Required action:
The answer must consist of every line from the data that holds the string "Boucle".

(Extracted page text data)
——

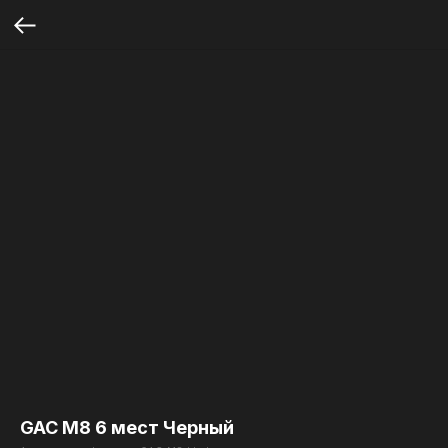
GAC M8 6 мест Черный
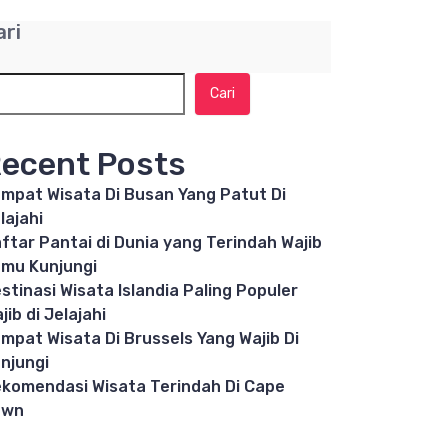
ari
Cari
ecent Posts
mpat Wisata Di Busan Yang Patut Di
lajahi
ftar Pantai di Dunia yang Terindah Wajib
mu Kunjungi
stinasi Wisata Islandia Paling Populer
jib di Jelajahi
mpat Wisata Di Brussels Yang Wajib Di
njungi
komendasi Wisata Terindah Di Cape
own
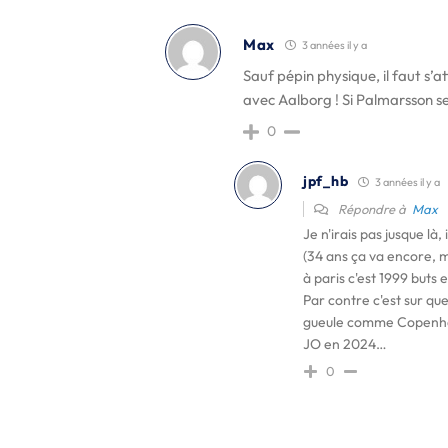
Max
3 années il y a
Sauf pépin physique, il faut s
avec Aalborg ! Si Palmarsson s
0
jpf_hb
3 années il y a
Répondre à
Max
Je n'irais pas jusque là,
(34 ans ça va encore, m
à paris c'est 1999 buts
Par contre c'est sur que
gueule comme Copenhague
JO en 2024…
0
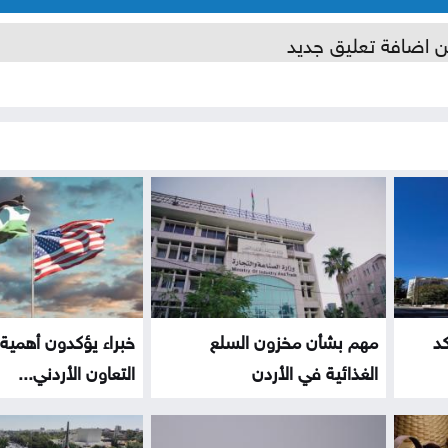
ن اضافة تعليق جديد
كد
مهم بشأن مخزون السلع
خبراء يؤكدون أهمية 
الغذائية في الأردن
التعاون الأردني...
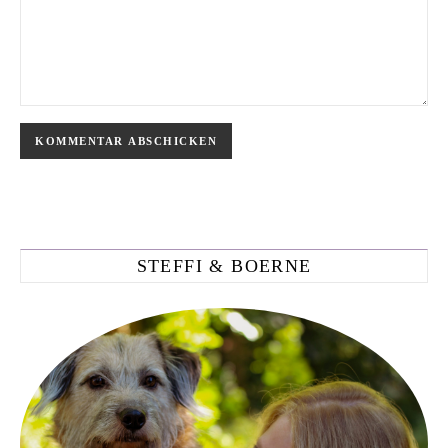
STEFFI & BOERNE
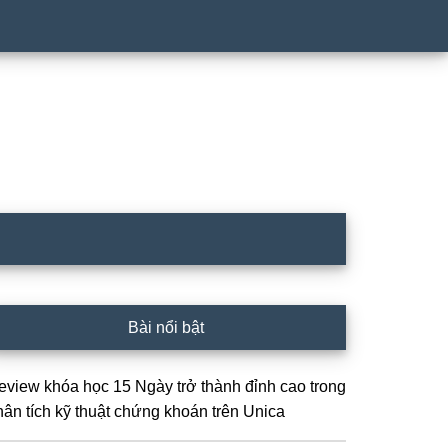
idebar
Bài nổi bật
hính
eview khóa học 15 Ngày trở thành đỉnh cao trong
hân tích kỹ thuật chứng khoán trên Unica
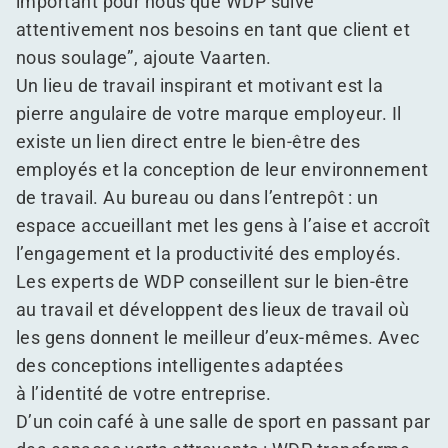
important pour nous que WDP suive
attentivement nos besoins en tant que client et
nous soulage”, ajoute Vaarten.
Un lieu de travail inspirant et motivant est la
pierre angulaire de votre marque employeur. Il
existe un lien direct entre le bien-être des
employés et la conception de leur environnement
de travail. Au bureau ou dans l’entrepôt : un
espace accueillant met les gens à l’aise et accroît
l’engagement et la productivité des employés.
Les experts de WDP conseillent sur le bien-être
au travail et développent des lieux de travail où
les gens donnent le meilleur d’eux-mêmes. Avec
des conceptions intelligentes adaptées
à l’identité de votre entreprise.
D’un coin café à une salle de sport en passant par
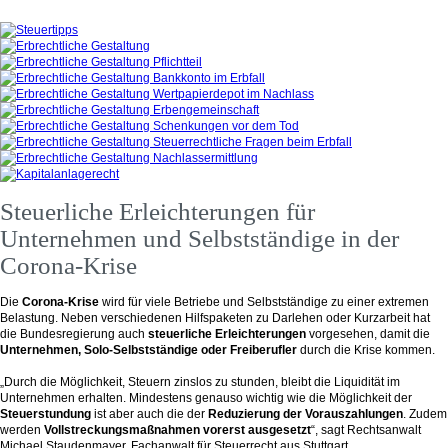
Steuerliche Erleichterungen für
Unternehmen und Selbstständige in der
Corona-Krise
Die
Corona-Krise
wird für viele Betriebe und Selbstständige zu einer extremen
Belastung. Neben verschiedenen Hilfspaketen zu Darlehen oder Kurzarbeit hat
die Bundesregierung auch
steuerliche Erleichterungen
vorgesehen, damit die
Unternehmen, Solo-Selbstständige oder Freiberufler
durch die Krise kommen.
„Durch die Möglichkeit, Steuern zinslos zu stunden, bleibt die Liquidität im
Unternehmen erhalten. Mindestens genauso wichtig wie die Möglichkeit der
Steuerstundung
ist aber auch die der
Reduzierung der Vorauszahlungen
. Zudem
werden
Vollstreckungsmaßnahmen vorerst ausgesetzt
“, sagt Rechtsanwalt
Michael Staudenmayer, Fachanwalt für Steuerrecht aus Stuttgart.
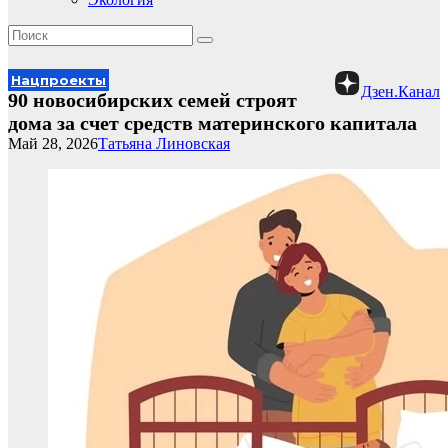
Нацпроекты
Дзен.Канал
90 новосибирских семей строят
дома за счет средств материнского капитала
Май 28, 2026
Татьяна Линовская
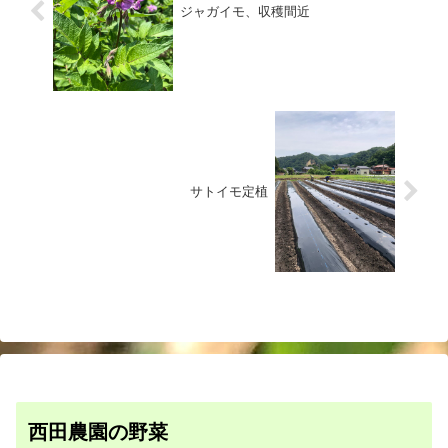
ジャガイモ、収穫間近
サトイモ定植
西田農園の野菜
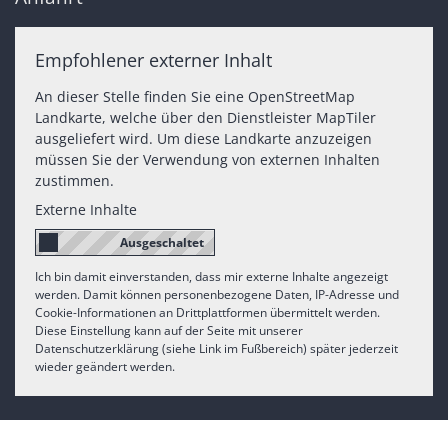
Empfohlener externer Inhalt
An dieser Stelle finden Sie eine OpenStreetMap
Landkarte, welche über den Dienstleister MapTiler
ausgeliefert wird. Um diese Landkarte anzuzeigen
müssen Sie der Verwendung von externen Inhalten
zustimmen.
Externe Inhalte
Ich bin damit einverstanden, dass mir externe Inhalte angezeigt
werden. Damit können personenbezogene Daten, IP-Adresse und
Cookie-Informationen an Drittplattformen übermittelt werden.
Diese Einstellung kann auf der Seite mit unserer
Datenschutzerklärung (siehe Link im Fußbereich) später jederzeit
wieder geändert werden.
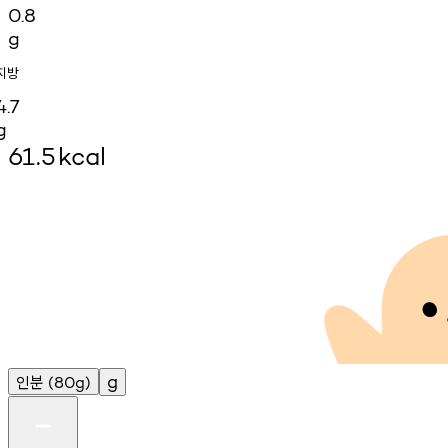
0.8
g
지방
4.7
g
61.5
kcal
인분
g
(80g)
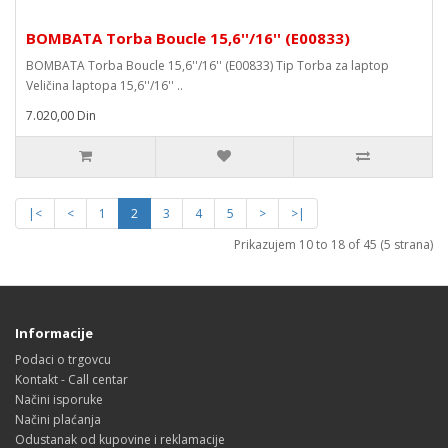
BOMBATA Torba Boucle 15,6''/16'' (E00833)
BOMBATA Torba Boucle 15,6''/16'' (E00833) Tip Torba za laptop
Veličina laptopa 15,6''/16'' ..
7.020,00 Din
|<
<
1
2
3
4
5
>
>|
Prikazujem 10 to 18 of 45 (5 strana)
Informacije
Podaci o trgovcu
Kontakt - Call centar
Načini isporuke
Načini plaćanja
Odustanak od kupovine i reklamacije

——

Answer box:
BOMBATA Torba Boucle 15,6''/16'' (E00833)
BOMBATA Torba Boucle 15,6''/16'' (E00833) Tip Torba za laptop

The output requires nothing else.